Consider a sequence of $(X^{n})_{n \in \mathbb N}$ as a sequence of independent continuous-time Markov chains on state space $\{0,1\}$ for every $ n \in \mathbb N$ with $Q$ matrices:
$\begin{pmatrix} -\beta_{n} & \beta_{n} \\ \delta_{n} & -\delta_{n}\end{pmatrix}$
such that $\sum\limits_{n}\frac{\beta_{n}}{\beta_{n}+\delta_{n}}<\infty.$
Now consider the process $\textbf{X}$ where for $ t \geq 0$ we have $\textbf{X}(t):=(X^{n}(t))_{n \in \mathbb N}$
Now consider the the set $S:=\{x\in \{0,1\}^{\mathbb N}: \sum\limits_{j} x_{j} < \infty\}$.
It is stated that $\mathbb P( \textbf{X}(t) \in S\mid \textbf{X}(0) \in S)=1$ where $(X^n)_{n \in \mathbb N}$ and I am having trouble seeing why this is the case.
Clearly, if $X(0)\in S$, then we know that for $N$ large enough, we have that $X^n(0)=0$ for any $n \geq N$. I need to use the Markov property to show that there exists $M\in \mathbb N$ such that for all $n \geq M: \; X^n(t)=0$.
I assume I have to use the independence of the markov chains in some way.
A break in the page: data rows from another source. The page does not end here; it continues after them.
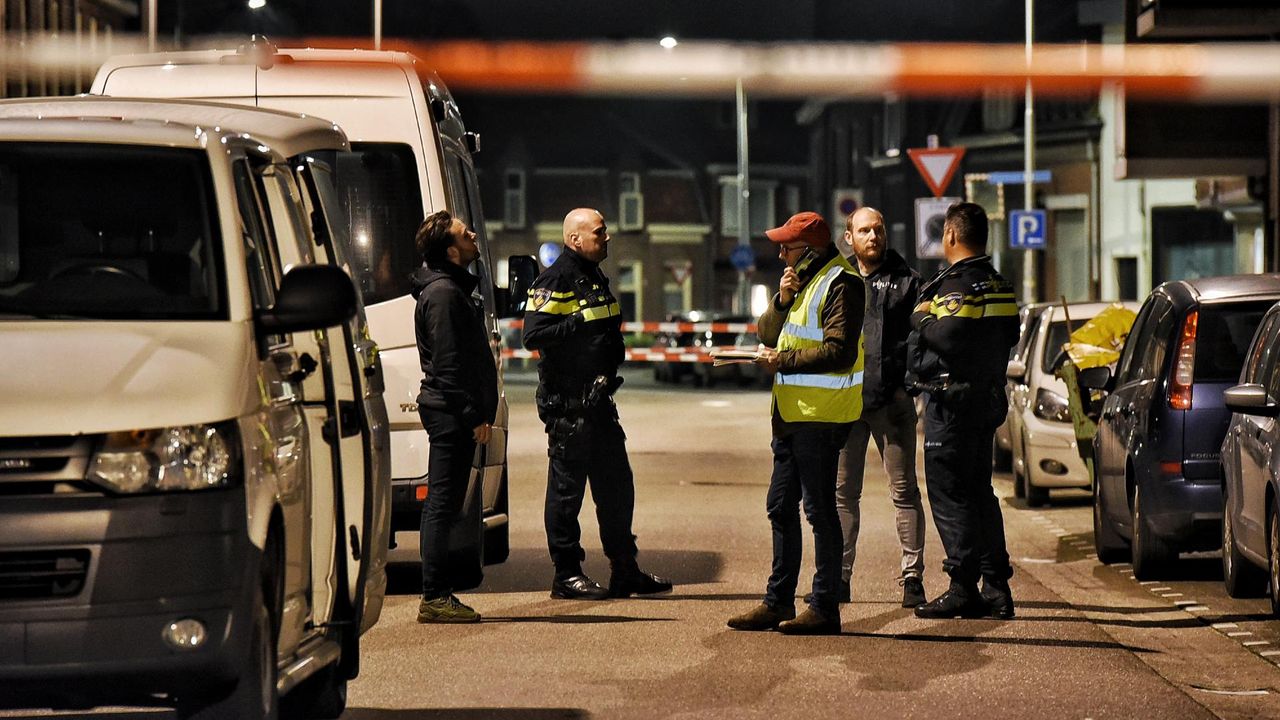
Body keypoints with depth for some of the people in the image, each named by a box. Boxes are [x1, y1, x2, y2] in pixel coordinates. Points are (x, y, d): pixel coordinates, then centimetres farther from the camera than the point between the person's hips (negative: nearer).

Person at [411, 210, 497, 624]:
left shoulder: (453, 288, 19)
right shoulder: (443, 293, -13)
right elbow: (448, 365, -19)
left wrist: (479, 412, 19)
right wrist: (474, 416, -19)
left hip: (452, 414, 11)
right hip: (452, 413, -11)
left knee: (443, 504, 11)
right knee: (443, 504, -9)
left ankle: (438, 595, 15)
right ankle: (435, 597, -9)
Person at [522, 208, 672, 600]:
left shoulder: (596, 280, 18)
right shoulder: (555, 281, -11)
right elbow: (534, 335, -22)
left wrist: (609, 372, 13)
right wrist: (580, 322, -23)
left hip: (598, 401, 9)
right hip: (566, 402, -9)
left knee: (616, 486, 11)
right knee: (567, 487, -2)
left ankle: (625, 571, 18)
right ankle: (566, 575, 5)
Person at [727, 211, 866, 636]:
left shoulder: (839, 285, -12)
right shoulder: (804, 281, 19)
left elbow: (838, 352, -22)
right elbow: (767, 334, 15)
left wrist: (783, 360, -17)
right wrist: (783, 300, -2)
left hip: (821, 417, -10)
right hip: (791, 413, 10)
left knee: (819, 510, -7)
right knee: (781, 508, 13)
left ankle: (825, 608, -4)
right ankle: (778, 603, 20)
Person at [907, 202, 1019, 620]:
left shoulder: (957, 285, -15)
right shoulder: (999, 286, 15)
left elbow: (948, 336, -27)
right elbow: (1009, 338, 17)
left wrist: (922, 318, -9)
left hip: (951, 401, -9)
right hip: (987, 397, 9)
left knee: (949, 494, -5)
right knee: (979, 492, 14)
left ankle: (964, 588, -7)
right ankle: (996, 586, 13)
I'm stuck, any ideas?
Given that for all $n>N$ we have $X^n(0)=0$, we can infer that for all $n>N$ and $t>0$, we have $E(X^n(t)) =P(X^n(t)=1) \le \pi_n= \beta_n/(\beta_n+\delta_n)$. Sum this over all $n>N$ and deduce that $$E[\sum_{n=1}^\infty X^n(t) ]\le N+\sum_{n>N} \pi_n < \infty \,.$$